A major international research study has estimated that parasitic worms cost the European livestock industry more than €1.8 billion (£1.6bn) per year, with drug-resistance costing at least €38 million (£34.1m) per year in production losses and treatment costs.
The study can support the identification of livestock sectors and regions where the largest losses occur and inform control programmes and research policies at national and European level.
The costs of parasitic worms to the UK livestock industry was estimated at £42.3m per year in the sheep sector. The annual costs of drug resistance in the UK sheep sector was £3.2m, the highest of all European countries included in the study.
Dr Dave Bartley, from the Moredun Research Institute, said: “The high estimates for the UK livestock industry from the study highlight the importance of ensuring that treatments work on a farm.
“Routine drench efficacy testing is one way to achieve this – tests can be cost effective, identify issues early and prolong the working life of products now and for the future.”
Professor Eric Morgan, from Queen’s University Belfast, added: “Parasites are not as noticeable as some other diseases but are extremely common and take a steady toll on production, even when they don’t cause obvious outbreaks.

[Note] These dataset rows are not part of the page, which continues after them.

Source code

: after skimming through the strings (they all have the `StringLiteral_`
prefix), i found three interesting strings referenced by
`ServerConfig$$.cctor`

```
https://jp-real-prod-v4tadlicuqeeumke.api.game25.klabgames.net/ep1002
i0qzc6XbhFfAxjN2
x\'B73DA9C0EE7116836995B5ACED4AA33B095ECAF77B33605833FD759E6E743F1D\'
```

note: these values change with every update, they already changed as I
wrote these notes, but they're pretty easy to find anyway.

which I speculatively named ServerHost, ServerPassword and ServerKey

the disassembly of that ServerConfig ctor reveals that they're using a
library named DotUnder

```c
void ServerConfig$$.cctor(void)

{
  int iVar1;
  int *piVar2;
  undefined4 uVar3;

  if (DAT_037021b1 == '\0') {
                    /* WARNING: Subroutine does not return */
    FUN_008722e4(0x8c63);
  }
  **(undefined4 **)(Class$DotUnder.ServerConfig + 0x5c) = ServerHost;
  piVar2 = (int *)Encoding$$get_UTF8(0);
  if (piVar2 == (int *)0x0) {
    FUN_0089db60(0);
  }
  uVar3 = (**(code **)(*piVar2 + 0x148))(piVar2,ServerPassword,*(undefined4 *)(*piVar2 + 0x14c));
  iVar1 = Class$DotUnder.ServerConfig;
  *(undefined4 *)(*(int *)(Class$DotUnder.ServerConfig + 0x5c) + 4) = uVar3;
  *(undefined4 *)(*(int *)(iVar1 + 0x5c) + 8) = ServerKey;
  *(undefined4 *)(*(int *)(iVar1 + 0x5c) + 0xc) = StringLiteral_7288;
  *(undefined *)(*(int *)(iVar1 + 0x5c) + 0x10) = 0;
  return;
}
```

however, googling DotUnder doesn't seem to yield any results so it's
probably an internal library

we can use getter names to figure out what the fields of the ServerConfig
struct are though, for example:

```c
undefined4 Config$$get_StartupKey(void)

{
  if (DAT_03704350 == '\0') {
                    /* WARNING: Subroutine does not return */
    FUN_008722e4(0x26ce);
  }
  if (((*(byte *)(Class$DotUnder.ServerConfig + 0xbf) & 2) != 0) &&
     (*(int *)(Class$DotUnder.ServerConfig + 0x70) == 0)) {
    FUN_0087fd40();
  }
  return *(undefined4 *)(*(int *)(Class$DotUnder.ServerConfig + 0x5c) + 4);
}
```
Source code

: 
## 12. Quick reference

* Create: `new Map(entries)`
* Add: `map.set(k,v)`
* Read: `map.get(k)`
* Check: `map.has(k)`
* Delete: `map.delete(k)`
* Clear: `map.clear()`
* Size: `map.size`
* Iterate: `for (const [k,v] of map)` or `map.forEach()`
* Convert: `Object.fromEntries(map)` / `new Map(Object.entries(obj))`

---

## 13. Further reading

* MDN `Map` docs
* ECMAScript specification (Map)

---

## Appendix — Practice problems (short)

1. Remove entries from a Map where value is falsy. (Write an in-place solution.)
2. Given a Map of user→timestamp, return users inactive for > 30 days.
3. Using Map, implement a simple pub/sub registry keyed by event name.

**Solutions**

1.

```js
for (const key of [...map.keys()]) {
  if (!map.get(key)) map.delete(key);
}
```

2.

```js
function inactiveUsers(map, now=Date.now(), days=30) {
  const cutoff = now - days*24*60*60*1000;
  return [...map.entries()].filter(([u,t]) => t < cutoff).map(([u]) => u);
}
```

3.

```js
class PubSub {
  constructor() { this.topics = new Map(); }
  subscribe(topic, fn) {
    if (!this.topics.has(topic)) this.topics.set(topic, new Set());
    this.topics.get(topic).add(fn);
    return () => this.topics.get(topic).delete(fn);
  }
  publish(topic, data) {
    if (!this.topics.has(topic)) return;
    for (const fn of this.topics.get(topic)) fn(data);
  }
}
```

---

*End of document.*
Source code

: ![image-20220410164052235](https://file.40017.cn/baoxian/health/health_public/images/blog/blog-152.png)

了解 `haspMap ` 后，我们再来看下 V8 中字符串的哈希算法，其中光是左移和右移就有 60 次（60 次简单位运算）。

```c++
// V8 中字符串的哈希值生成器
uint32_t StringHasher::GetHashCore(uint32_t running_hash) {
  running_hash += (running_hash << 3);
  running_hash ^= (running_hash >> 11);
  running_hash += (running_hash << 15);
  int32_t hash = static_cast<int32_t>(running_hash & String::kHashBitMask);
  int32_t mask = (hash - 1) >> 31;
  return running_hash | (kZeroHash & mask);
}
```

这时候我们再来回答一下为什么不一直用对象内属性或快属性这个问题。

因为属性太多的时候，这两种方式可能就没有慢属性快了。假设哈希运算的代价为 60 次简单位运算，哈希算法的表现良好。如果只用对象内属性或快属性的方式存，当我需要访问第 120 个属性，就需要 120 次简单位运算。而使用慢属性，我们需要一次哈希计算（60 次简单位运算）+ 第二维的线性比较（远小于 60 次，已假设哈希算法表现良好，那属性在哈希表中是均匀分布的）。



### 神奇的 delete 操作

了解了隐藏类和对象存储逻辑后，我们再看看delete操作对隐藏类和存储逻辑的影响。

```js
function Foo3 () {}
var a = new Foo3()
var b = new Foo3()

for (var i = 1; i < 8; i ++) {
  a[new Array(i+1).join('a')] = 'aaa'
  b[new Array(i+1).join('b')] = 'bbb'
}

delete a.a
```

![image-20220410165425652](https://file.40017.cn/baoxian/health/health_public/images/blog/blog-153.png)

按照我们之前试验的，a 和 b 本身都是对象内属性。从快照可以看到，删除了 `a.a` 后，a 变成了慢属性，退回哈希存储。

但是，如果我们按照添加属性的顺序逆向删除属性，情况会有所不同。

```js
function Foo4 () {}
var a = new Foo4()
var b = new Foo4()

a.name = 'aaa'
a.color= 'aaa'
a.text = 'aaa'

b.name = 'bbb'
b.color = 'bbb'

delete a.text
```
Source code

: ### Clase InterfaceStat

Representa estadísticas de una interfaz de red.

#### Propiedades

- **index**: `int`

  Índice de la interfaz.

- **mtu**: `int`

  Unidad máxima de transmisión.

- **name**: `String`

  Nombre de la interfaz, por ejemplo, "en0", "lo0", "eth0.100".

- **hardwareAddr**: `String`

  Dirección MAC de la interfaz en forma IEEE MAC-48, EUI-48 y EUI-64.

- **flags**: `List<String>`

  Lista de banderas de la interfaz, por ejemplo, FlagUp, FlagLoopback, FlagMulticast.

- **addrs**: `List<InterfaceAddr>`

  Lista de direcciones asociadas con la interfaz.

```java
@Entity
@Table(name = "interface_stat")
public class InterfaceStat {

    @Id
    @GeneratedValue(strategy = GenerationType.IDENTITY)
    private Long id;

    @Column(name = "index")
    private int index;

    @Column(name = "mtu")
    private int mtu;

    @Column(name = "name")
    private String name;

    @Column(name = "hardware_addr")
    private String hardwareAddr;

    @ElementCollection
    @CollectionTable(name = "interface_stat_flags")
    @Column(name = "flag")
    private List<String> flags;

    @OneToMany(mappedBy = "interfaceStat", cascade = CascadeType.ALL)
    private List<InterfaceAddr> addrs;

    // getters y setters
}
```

“That explains the high estimated costs in this study, and reinforces the need to plan worm control carefully, and to take changing patterns of infection into account.”
Agricultural economic data was combined with the latest data on the levels of disease and drug-resistance in 18 European countries.
The study was led by Dr Johannes Charlier of the Belgian scientific consultancy Kreavet, as part of a European Cooperation in Science & Technology Action, COMBAR (Combatting Anthelmintic Resistance in Ruminants). It involved a total of 23 organisations who brought together regional expertise and the latest data on the economic impacts of parasitic disease in the European livestock industry.